Question

How do you simplify ${i^{999}}?$

Answer 1

Hint : We know that the above given question is in exponential form. An exponent refers to the number of times a number is multiplied by itself. There is base and exponent or power in this type of equation. Here, in the given question $(i)$ is the base and the number $999$ is the exponential power. Here in this question $i$ is an imaginary number part of the complex number. It is also called iota. The value of $i$ is $\sqrt { - 1}$ .

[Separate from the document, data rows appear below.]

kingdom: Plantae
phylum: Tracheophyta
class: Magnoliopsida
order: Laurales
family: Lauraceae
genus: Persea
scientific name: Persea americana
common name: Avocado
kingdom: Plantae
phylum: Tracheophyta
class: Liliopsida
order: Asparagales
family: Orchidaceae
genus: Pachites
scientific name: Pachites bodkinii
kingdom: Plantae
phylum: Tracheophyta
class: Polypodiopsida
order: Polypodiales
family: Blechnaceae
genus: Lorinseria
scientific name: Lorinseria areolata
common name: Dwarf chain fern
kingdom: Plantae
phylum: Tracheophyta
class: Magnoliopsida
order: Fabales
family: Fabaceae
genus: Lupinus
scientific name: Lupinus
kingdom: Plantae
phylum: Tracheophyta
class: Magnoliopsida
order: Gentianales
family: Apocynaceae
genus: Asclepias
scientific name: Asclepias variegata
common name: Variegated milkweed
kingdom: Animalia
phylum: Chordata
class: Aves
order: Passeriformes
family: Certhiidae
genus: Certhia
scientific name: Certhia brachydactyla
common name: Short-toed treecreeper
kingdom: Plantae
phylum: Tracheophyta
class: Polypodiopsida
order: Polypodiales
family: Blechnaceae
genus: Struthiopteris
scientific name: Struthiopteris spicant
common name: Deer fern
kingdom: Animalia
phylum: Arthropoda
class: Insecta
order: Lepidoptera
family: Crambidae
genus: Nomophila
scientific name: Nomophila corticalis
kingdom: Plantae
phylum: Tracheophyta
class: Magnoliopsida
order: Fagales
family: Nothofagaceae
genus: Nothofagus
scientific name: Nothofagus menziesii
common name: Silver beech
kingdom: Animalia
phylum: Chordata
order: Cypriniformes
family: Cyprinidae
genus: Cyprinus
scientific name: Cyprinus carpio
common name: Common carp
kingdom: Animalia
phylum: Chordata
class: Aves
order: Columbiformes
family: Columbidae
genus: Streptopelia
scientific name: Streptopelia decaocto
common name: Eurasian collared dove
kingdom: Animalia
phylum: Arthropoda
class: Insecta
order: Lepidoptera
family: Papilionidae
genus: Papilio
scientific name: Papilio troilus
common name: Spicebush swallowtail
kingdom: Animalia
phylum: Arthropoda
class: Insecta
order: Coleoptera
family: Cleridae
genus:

Complete step by step solution:
As we know that the value of $i$ is $\sqrt { - 1}$ , so if we square it the value will be ${i^2} = - 1$ .
To get the positive value of iota we have to square it again i.e. ${i^4} = 1$ . As we can see that the value is positive, so to make the solution easier we will take the remainder of the power divided by $4$ , instead of using the actual power.
So the power when divided is $\dfrac{{999}}{4} = 249$ and the remainder is $3$ . By using the above application we can write the question as ${({i^4})^{249}} \times {i^3}$ .
By putting the values we have: ${(1)^{249}} \times {i^3}$ .And ${i^3}$ can be written as $- i.$
Hence the required answer of the exponential form is $- i.$
So, the correct answer is “ $- i.$ ”.

Note : In the above solution we have used another exponential formula. As we know that as per the property of exponent rule if there is ${(ab)^m}$ then it can be written as ${a^m} \times {b^m}$ . Also we should note that the powers of $i$ have a repetitive cyclic nature. The formula applied before is true for all real values of $m$ and $n$